# Just a statistics question

1. Sep 18, 2004

### PRodQuanta

Well, were trying to get caught up to where we were in school last year. And we are going over standard deviation. I just have a simple question.

Why, when you are examining only a sample do you (when trying to find the variance) use n-1, and when you are examining the population, you use n?

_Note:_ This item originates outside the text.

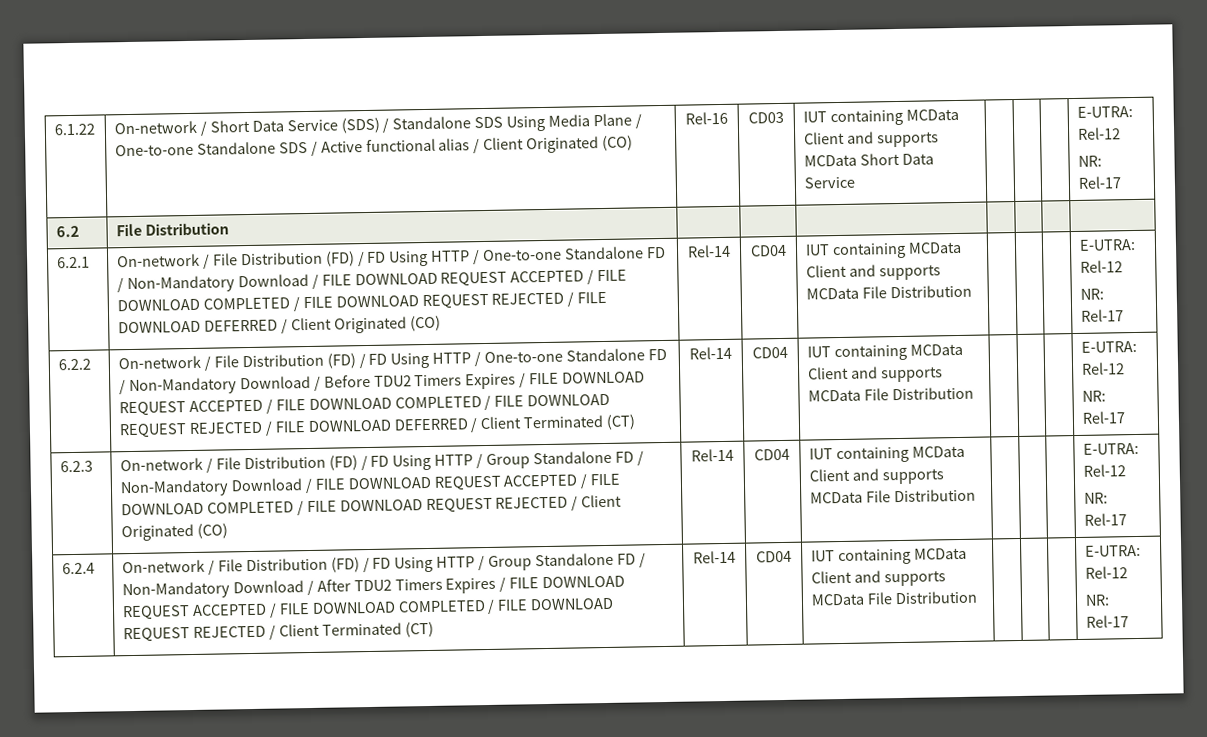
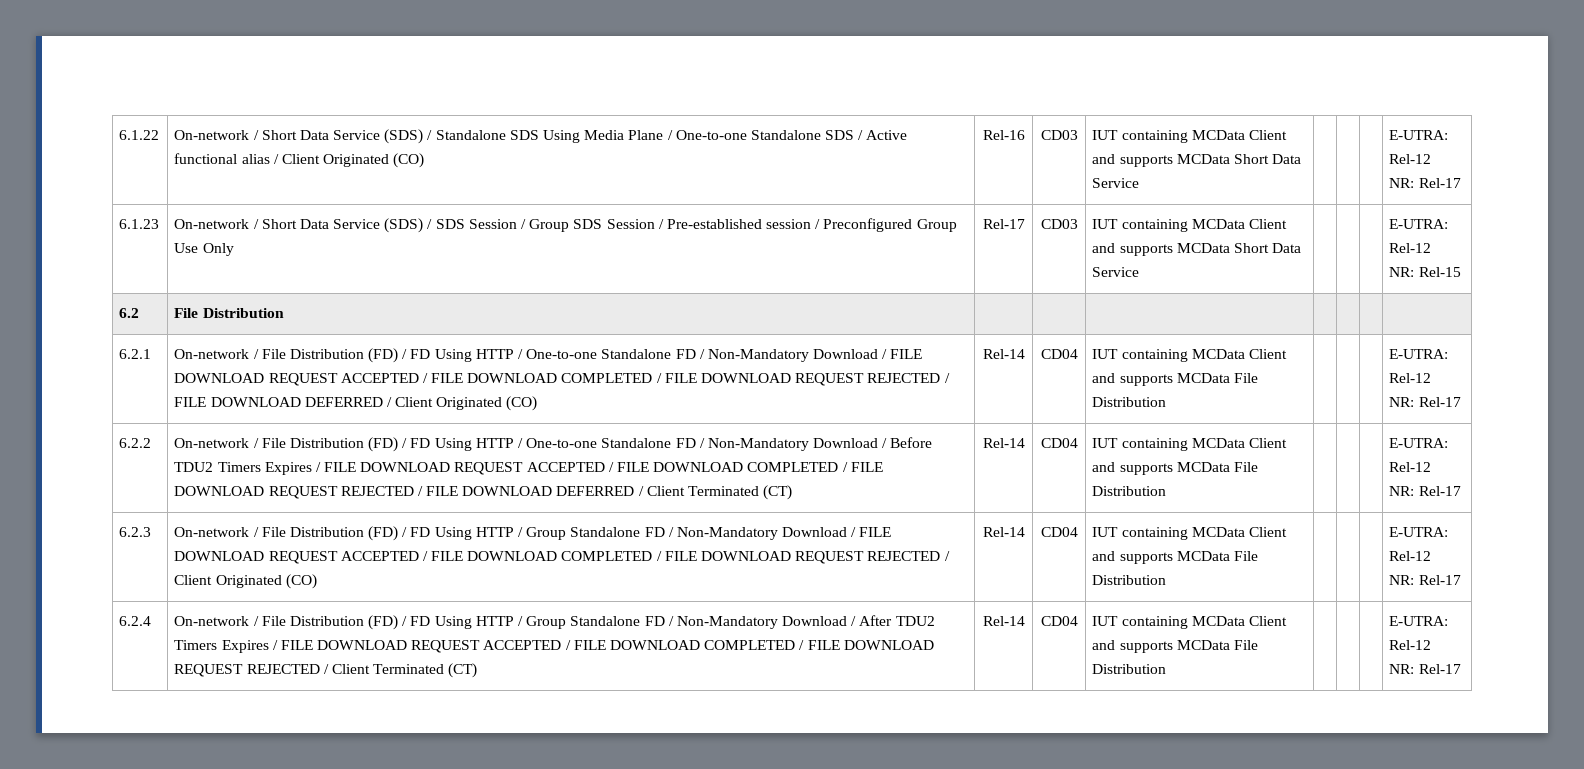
(1122, 182) none -> [119,219,160,229] [174,218,957,233] [174,243,234,256] [982,219,1025,229] [1040,219,1078,229] [1092,219,1287,232] [1092,243,1302,256] [1092,267,1140,277] [1389,219,1449,229] [1389,243,1432,253] [1389,267,1461,277] // 6.1.23 | On-network / Short Data Service (SDS) / SDS Session / Group SDS Session / Pre-established session / Preconfigured Group Use Only | Rel-17 | CD03 | IUT containing MCData Client and supports MCData Short Data Service | | | | E-UTRA: Rel-12 // NR: Rel-15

Let's see if I can't get this in latex...:

$$\sqrt{\frac{1}{n-1}\sum_{i=1}^n ({x_i}-{\bar{x}})^2}$$intead of $$\sqrt{\frac{1}{n}\sum_{i=1}^n ({x_i}-{\bar{x}})^2$$

Sorry if this question insults your intelligence. I just can't see the reason.

2. Sep 18, 2004

### TenaliRaman

3. Sep 18, 2004

### mathman

When you compute the average of the sum of the squares using the sample mean (i.e. the sample variance), the mathematical expectation of the sample variance equals the theoretical variance with n-1 not n.

4. Sep 18, 2004

### gerben

You want to estimate the variance of the whole population, if you have the whole population you can just calculate it, but when you have only a small portion (a sample) of the population you know that the variance in that sample is probably going to be bit lower than the variance in the whole population, so in order to make your estimate of the variance in the population more suitable you divide by one less than the number of data points in your sample so that you get a somewhat higher number for your estimated population variance. If the sample gets large enough there is hardly any difference (it does not matter very much whether you divide by 1000 or by 999).

5. Sep 19, 2004

### PRodQuanta

Thanks guys. That makes sense.

I liked your post TenaliRaman. After reading mathman and gerben's "laymen" explaination, it was pretty easy to read and discover mathematically what was going on.

Thanks.